CCHI: Have you always been interested in public policy? When you were in medical school, did you envision that you’d be a spokesperson on political issues?
Fiona Danaher: I served on the student advisory board of Physicians for Human Rights when I was in medical school, but I am a bit of an introvert, so I never envisioned myself advocating so publicly. That said, I also never envisioned the federal government targeting immigrant children for political purposes. For me, treating children humanely is a question of basic morality. I knew I couldn’t sit on the sidelines.
CCHI: How is the Mass General community as a whole addressing the policies impacting our immigrant patients and their families?
Fiona Danaher: I’ve been really encouraged (though not surprised) to see how supportive Mass General has been of its immigrant patients and employees. Leadership sent out all staff messages in response to the new public charge regulation and to the threatened U.S. Immigration and Customs Enforcement raids over the summer, in an effort to both reassure and connect people to resources.
The MGH Immigrant Health Coalition, which is a multidisciplinary network of employees dedicated to promoting the health and social equity of immigrants, has been hard at work developing educational presentations and disseminating “Migration Is Beautiful” butterfly stickers for staff to wear on their ID badges as a symbol of support for immigrants.
MGH Chelsea has signed onto several amicus briefs challenging anti-immigrant policies that threaten our patients’ health, and the health center developed a medicolegal partnership to help patients understand their rights and options. Individual physicians have sent letters to Congress and gone to the Massachusetts State House to testify.
But most importantly, we’re continuing to provide sensitive care to our patients and their families, one visit at a time. We want them to know that we’re here for them.
CCHI: What is the most important thing that you’d like people, clinical and non-clinical, to know about this work?
Fiona Danaher: There are so many anti-immigrant policies emanating from Washington right now that tackling the problem can seem overwhelming. It’s a shock-and-awe approach designed to paralyze. But these policies are a matter of life and death for many, so there’s too much at stake for inaction to be a viable option.

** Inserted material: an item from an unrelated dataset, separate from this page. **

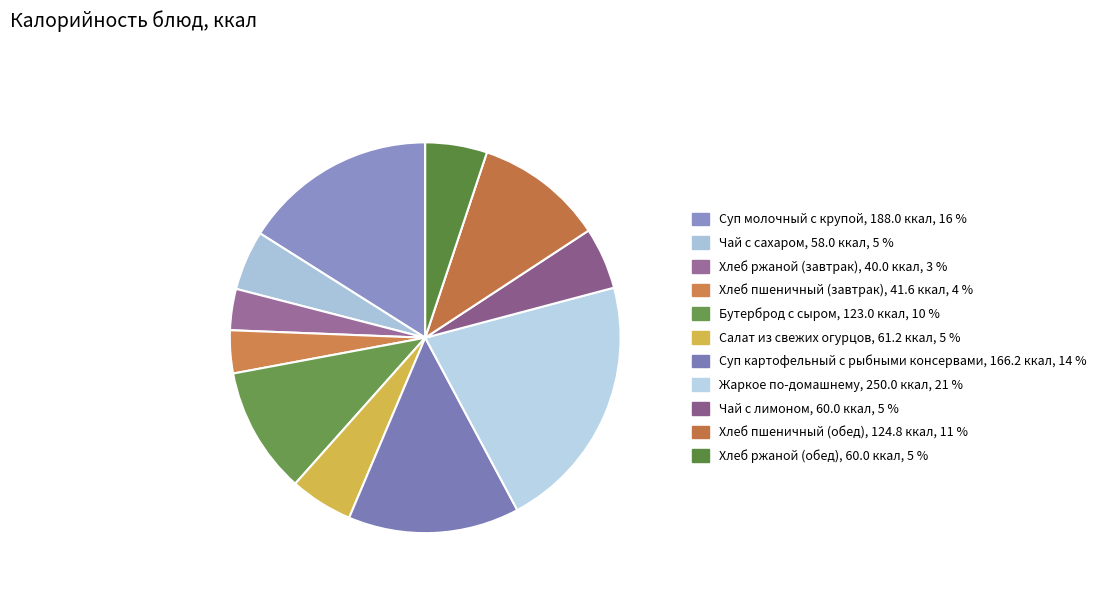

Is it true that Жаркое по-домашнему is 35% of the pie?

False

After the medical deferred action hearing in Washington, DC, I was taking my shoes off in the airport security line and turned to see a child I recognized standing in line behind me. She had spoken eloquently at a press conference before the hearing about the lifesaving care she was receiving in Boston for her severe congenital heart disease. A look of recognition dawned on the child’s face as she turned to her mother and said, “Es la doctora (it’s the doctor)!” I may never see her again, but after that encounter, I know how much it meant to her that I showed up. So, I’d encourage people to show up for their immigrant friends and neighbors in whatever way they can. Advocacy is tremendously important, but even a little bit of kindness can go a long way.